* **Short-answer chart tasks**
====================

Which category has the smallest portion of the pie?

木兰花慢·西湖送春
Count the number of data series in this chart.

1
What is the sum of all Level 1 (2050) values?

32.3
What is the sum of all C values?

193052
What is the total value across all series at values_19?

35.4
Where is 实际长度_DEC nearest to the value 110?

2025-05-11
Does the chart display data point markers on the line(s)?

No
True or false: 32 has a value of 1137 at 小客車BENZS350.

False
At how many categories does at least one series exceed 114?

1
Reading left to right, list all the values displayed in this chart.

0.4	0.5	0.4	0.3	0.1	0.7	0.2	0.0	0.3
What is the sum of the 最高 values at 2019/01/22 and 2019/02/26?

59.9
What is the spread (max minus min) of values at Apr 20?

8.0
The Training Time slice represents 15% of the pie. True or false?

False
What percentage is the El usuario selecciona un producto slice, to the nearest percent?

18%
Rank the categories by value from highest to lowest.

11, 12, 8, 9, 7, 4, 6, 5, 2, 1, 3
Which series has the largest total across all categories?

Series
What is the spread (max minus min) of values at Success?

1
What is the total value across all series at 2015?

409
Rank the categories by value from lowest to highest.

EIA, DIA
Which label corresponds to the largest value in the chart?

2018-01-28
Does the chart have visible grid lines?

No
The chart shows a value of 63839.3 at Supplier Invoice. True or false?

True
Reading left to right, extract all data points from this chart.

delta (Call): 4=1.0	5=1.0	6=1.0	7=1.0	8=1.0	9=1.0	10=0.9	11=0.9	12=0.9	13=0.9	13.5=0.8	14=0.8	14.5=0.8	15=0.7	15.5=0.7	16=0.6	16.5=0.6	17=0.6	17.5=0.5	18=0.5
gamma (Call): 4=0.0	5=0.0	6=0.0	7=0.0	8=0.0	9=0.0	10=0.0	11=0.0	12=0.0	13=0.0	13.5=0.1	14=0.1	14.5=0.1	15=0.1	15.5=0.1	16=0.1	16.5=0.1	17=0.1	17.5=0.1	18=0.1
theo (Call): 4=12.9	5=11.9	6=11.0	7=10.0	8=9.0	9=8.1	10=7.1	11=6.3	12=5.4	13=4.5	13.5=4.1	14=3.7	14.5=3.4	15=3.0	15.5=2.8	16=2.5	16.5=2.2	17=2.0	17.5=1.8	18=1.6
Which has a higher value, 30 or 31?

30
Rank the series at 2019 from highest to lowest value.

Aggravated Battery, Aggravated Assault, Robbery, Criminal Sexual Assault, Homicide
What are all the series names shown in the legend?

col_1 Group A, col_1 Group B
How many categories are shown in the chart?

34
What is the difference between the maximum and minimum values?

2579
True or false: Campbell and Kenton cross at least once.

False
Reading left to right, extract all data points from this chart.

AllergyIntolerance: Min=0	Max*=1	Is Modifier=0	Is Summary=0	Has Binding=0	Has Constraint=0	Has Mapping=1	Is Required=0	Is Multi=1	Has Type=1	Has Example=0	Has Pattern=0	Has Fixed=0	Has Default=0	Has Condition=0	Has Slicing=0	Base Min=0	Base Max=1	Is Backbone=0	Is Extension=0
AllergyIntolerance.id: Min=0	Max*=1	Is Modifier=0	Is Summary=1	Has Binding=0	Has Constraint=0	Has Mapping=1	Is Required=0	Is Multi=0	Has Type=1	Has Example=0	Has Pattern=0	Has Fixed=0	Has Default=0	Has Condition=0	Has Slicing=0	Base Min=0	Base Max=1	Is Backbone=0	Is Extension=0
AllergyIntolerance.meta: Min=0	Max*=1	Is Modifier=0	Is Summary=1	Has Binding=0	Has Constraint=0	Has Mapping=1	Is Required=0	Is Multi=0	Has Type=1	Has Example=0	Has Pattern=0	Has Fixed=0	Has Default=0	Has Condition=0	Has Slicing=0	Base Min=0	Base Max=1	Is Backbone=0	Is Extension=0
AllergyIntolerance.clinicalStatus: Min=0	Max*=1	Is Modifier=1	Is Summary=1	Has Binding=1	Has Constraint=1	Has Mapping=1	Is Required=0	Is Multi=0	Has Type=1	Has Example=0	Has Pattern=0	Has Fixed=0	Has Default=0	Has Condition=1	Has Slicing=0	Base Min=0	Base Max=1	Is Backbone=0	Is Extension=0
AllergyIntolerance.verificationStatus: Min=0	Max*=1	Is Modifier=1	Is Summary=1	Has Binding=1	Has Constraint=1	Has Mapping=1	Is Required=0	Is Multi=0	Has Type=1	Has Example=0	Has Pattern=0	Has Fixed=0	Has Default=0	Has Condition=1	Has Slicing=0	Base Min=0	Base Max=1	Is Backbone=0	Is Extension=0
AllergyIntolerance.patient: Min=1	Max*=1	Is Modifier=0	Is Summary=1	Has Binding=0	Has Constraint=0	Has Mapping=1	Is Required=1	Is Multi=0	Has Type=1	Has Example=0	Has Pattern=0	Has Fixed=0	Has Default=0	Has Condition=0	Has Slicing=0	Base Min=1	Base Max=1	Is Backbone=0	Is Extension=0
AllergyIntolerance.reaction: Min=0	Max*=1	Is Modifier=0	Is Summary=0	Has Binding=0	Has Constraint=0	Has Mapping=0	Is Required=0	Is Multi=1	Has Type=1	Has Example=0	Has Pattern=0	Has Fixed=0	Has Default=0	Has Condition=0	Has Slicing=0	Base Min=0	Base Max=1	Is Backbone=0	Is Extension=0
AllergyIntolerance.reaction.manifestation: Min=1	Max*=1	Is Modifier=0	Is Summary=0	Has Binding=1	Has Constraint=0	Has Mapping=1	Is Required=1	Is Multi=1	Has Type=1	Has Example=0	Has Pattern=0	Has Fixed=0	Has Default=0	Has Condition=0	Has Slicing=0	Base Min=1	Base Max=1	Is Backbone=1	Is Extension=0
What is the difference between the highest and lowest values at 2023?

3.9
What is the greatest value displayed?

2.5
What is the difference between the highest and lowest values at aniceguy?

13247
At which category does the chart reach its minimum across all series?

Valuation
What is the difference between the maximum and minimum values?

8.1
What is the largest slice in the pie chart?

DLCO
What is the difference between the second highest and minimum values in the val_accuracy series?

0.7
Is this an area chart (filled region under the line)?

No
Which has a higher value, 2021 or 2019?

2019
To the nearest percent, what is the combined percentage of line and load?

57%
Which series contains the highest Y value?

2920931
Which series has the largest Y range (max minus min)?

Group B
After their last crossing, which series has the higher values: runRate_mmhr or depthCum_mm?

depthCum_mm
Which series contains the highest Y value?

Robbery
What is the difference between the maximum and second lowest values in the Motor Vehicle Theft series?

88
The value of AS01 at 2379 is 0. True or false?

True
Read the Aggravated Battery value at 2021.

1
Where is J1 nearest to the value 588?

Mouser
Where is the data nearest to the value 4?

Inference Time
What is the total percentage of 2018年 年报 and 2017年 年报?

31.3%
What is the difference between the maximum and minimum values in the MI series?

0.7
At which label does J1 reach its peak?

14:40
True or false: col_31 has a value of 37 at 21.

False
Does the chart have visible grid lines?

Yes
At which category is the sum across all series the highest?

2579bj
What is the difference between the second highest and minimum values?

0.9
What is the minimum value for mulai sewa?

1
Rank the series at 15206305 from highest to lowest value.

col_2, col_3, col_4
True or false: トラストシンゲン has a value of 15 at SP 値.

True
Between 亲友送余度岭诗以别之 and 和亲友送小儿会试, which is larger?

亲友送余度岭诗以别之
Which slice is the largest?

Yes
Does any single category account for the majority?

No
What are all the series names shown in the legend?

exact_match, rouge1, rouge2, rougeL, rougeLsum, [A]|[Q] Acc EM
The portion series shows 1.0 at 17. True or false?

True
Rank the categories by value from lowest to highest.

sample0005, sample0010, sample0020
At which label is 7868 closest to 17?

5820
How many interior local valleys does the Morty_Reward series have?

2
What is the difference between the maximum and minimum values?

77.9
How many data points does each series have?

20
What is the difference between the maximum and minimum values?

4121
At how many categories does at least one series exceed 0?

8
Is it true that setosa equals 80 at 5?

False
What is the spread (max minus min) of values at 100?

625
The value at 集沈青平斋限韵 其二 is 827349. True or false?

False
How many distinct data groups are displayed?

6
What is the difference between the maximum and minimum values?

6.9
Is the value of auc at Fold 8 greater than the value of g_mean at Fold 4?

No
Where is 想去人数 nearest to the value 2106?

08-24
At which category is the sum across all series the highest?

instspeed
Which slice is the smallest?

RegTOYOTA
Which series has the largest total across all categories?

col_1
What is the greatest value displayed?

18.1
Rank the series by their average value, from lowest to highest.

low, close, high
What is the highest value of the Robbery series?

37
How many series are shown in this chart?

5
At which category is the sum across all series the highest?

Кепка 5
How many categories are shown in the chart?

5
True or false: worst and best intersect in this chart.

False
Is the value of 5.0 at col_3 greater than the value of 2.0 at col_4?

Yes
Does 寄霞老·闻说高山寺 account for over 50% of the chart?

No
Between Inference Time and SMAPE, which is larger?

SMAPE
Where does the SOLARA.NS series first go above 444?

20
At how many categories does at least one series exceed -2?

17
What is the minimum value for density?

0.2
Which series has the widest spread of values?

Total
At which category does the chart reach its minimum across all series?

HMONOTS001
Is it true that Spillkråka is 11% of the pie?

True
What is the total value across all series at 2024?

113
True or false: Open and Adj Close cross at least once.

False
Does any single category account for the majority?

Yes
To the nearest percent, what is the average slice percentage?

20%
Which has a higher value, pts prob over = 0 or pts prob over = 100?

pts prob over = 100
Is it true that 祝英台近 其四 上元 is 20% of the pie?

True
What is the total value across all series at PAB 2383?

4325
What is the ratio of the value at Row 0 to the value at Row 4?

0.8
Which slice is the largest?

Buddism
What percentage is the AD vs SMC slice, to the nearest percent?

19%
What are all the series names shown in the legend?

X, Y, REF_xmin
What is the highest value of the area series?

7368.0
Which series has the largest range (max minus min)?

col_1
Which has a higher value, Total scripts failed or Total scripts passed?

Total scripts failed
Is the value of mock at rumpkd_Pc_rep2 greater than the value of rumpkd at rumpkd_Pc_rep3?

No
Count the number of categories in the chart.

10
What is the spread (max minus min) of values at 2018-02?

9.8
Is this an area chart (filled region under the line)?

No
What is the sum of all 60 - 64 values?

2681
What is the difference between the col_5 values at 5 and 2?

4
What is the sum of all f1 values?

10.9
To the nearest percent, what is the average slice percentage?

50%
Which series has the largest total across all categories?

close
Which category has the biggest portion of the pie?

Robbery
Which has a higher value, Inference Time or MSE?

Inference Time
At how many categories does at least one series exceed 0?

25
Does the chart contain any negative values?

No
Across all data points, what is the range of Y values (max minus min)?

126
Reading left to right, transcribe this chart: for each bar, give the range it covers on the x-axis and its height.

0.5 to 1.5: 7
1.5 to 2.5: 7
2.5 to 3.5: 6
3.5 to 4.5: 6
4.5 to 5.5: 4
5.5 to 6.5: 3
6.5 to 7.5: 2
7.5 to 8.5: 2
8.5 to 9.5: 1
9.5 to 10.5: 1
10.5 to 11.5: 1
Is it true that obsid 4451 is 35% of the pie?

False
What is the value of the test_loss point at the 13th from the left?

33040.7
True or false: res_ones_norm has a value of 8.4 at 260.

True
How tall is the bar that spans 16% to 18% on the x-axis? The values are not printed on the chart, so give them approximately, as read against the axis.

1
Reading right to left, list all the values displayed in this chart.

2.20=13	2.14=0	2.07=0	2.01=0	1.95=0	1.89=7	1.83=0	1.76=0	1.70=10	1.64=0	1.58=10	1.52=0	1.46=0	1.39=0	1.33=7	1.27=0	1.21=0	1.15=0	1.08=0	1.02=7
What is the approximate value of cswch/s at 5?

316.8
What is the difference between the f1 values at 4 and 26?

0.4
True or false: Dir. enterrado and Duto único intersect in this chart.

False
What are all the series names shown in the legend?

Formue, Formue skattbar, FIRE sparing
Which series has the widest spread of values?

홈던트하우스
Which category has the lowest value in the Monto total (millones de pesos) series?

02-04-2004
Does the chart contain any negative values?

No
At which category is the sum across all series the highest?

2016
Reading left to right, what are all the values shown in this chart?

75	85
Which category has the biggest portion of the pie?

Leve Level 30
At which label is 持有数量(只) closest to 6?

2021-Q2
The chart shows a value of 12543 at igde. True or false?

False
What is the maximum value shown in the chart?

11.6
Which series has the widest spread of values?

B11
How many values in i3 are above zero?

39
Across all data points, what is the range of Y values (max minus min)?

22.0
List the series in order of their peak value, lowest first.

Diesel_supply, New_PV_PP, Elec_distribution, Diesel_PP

====================

Count the lines above that contain the string "greater", treating case as significant, and give only the number.

* **ANSWER TO THIS PROBLEM**
3